There are three more opportunities for revision to the June data and two more to the May data. We will have a much better idea what really happened on October 1st, but we won’t know the final outcome until the final 2017 revision on July 1, 2018.
So, what data seems to indicate a trend contrary to current declines? The last 12 months of Dodge Data new starts for nonresidential buildings are the highest since 2008 and they peaked from August to October. Residential starts, at their highest since 2006, peaked from December’16 to March’17. Backlog is at an all-time high. There is no indication here that spending will plummet.
Also, one month of Educational or Highway new starts each generate about $250 to $300 million per month in spending, for the next 24 to 36 months. Normally, with some variation, we have the current month of new starts coming into backlog and one month of old starts ending. Since starts have been normal or high recently, the spending declines posted in June would imply that we’ve lost two to three months of backlog from current spending. Again, there are no indications that we have an extreme imbalance or a canceling of backlog.
Most of the nonresidential spending occurring right now is from projects that started between mid 2015 and the end of 2016. Nonresidential buildings projects that started in 2015 or earlier still make up one third of the spending in the 1st half of 2017. Non-building infrastructure projects that started in 2015 and earlier contributed 50% of spending in the 1st half of 2017. Residential projects have shorter duration so most spending is from more recent jobs, but we hit a 10 year peak in new residential starts just a few months ago. All sectors have fluctuations in spending and have down months but the index of long term cash flows out to completion shows normal backlog and spending growth across every sector.
I’m inclined to expect substantial upward revisions to June construction spending in the next two releases. No other data supports a big June drop.

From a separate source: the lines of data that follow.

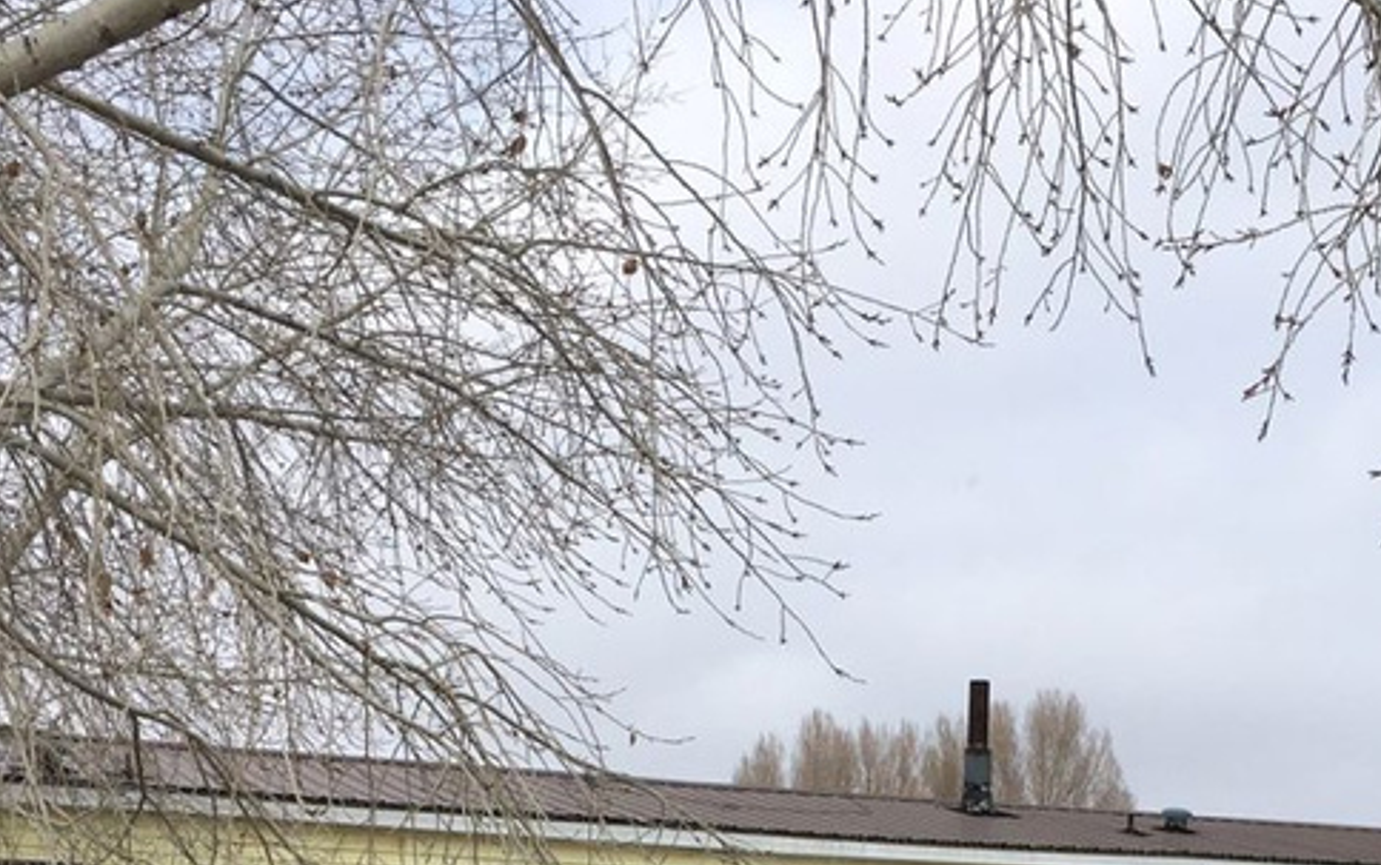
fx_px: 2448
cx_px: 893
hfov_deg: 31.3
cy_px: 1082
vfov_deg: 18.8
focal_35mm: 65
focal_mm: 4.15
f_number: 2.2
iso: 25
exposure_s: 1/864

Keep in mind, current construction spending is always being compared to previous months revised spending and growth is almost always being understated. Monthly spending has been revised UP 45 times in the last 48 months. All previous months and all 2016 data have been revised several times. The average revision to ALL spending data over the last 4 years is +3.9%/month. Since January 2016, the average revision is +3.0%/month. The average revision to June spending data over the last 4 years is +4.8%.
June data is un-adjusted preliminary data. Many of the news articles declaring construction spending was a miss are based on this preliminary data which very often gets revised away in following months. For example, The 1st 6 months of 2016 have already been revised up, three times each, by a total of 2.5%. All the months YTD in 2017 still have pending revisions. June 2017 vs June 2016 shows a percent growth of only +1.6%, but June 2016 has already been revised up by 4.7% and June 2017 has not yet been revised at all. June 2017 has a 90% chance of being revised up.
I predict after all the revision are in we will see that June spending did not drop to a low of $1.205 trillion, but that it was closer to $1.250 trillion.